June 4, 2010

Specifying and Dominating Penny Stock

One of the more volatile areas of investing is the area of penny stock investing. Penny stocks, additionally known as small cap stocks, micro cap stocks or nano stocks, are stocks with small market capitalization and little value per share.

Many define penny stocks as simply just micro cap stocks. Micro cap stocks actually have a more particular definition. If a corporate entity’s market capitalization is below 250 million dollars, then its stock is viewed a micro cap stock.

However, penny stocks in particular are more commonly affiliated with 1 of two definitions. One is that the share is traded for 5 bucks or less per share. The second definition is simply that the stock is traded via OTC (Over-the-Counter) quotation services, such as the OTC Bulletin Board or Pink Sheets.

Note that all these variables make a stock more volatile. The Web is stuffed with artificial hype involving penny stocks, but the truth is that it is a really volatile and risky market in which to invest. Just as shares may step-up in price quickly, they might drop into oblivion just as speedily.

A key attribute of a winning penny stock trader will be that she or he will commence buying penny stocks through the assistance of the best online broker. He or she will obviate penny stock message boards and learn where to buy penny stocks with patience and caution.
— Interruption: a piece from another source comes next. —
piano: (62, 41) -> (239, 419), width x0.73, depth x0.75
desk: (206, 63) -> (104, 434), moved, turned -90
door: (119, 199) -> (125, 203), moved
And to get things all the more sticky, it might often be very hard to explore and support real information on corporations named on the OTC quotation services. Oft times, when you perform brief lookups online, you will see artificial information distributed to artificially plug the stock and exploit beginner investors.

Therefore if you decide to pursue penny stocks, be ready to be very skeptical and cautious about your data sources. And trade carefully, really cautiously.